In our results, though poly-lysine and collagen coatings increased attachment and proliferation of cells, they cannot enhance BMSC differentiation as demostrated by lower expression of osteogenesis-related markers compared to HAp and HAp-Col coated scaffolds in Figure 3A-F and Figure 4A-B. These poly-lysine and collagen coatings seemed to be lack of the ability to accelerate osteogenesis BMSC differentiation. PCL scaffolds need inorganic phase of native bone, a necessary component, to mimick the complete matrix for promoting BMSC differentiation. These results further confirmed that HAp plays a pivotal role in maintaining biocompatibility and osteoinductivity of the scaffolds in the context of BTE.
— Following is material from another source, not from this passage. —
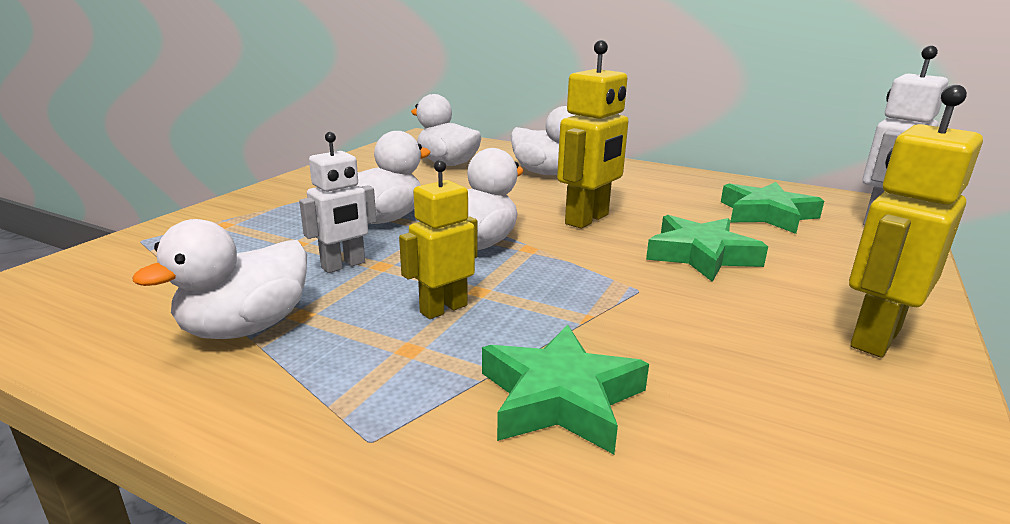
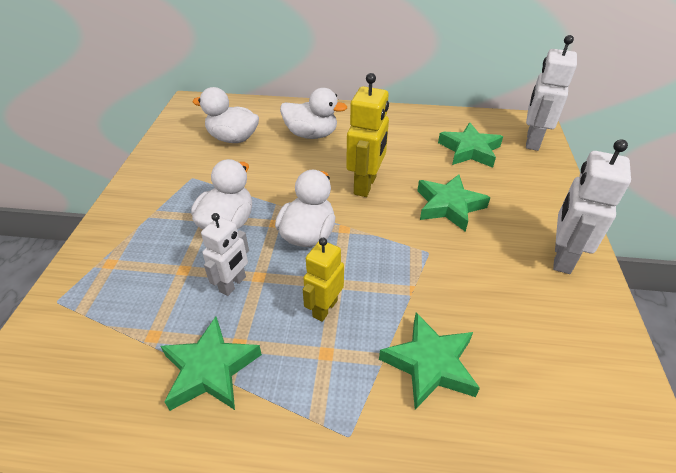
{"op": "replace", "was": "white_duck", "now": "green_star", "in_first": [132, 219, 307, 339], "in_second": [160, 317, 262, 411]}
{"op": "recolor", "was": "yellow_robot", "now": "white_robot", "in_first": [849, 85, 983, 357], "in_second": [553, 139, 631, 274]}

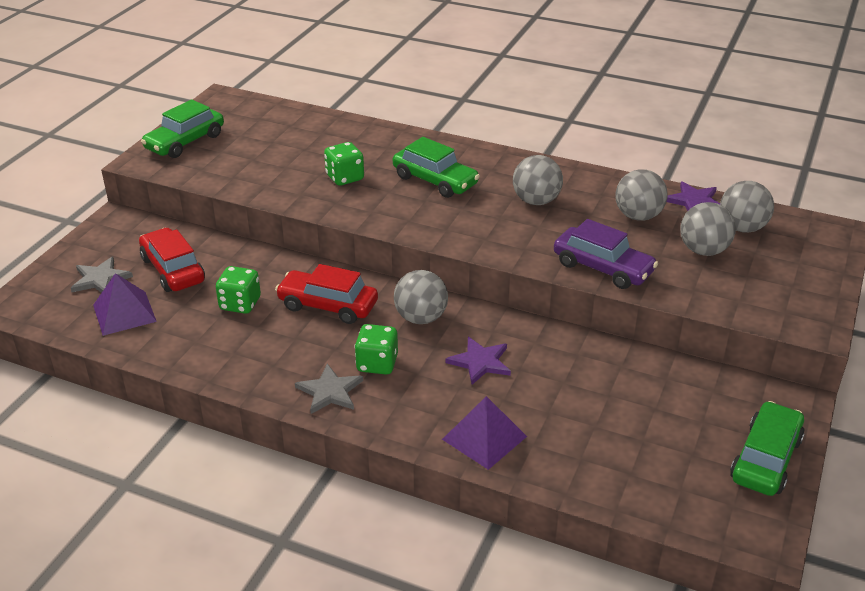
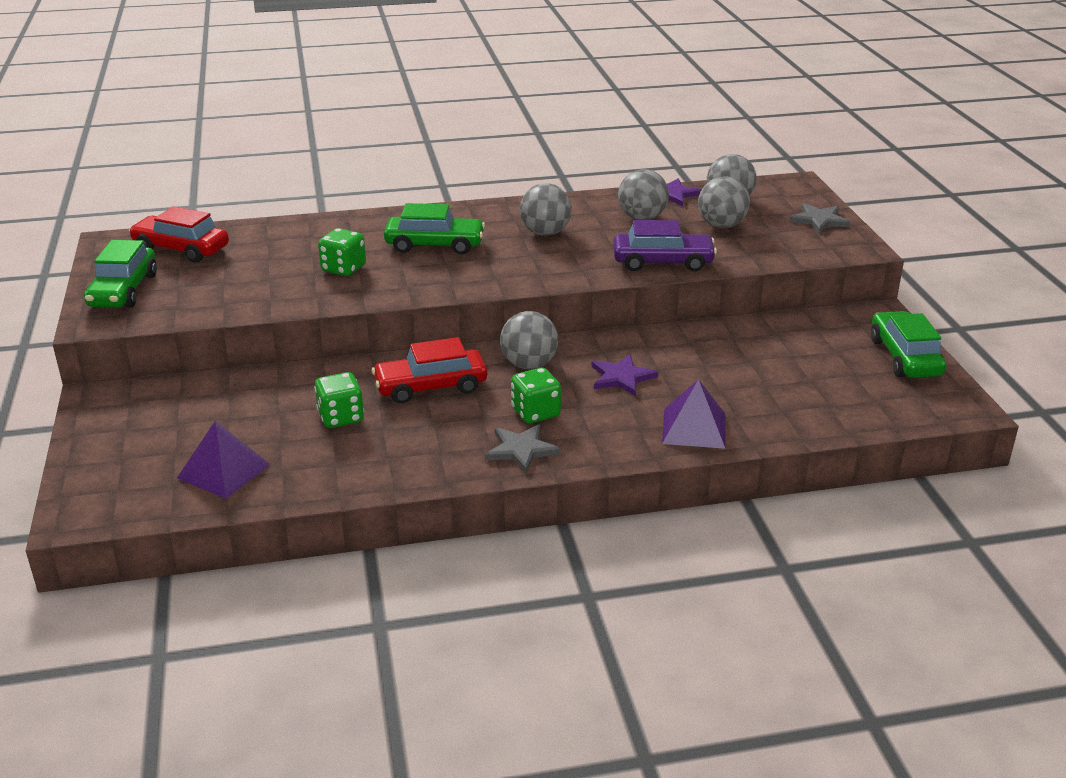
{"op": "move", "was": "grey_star", "in_first": [71, 257, 133, 293], "in_second": [789, 203, 851, 233]}
{"op": "move", "was": "red_car", "in_first": [139, 228, 205, 292], "in_second": [129, 206, 229, 262]}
To the best of our knowledge, the interaction between BMSCs and PCL scaffolds coated with both HAp and collagen haven’t been studied throughly by any other groups yet. The incorporation of BMSCs into BTE biomaterials is an accepted strategy for accelerated bone formation and osteointegration during bone defect repair and regeneration [9]. This present study introduces an easy method to immobilize BMSCs on the 3D porous PCL scaffolds and provides further evidence that modification of 3D PCL scaffolds with both HAp and collagen elicits specific cellular responses and improves the final cell-biomaterial interaction. This finding suggests that the co-coating of both HAp and collagen promotes regeneration and that the system has potential in BTE.

Conclusions

This study demonstrates that HAp-collagen coated PCL scaffolds possess appropriate nano-structures, surface roughness, and nutrients, offering a favorable environment for osteogenesis. The co-coating of collagen and HAp in the PCL scaffolds promotes BMSC proliferation and differetiation which play essential roles in the physiological process of ostogenesis. HAp-collagen coated PCL scaffolds take the advantages of all materials, providing promising potential for bone tissue engineering applications.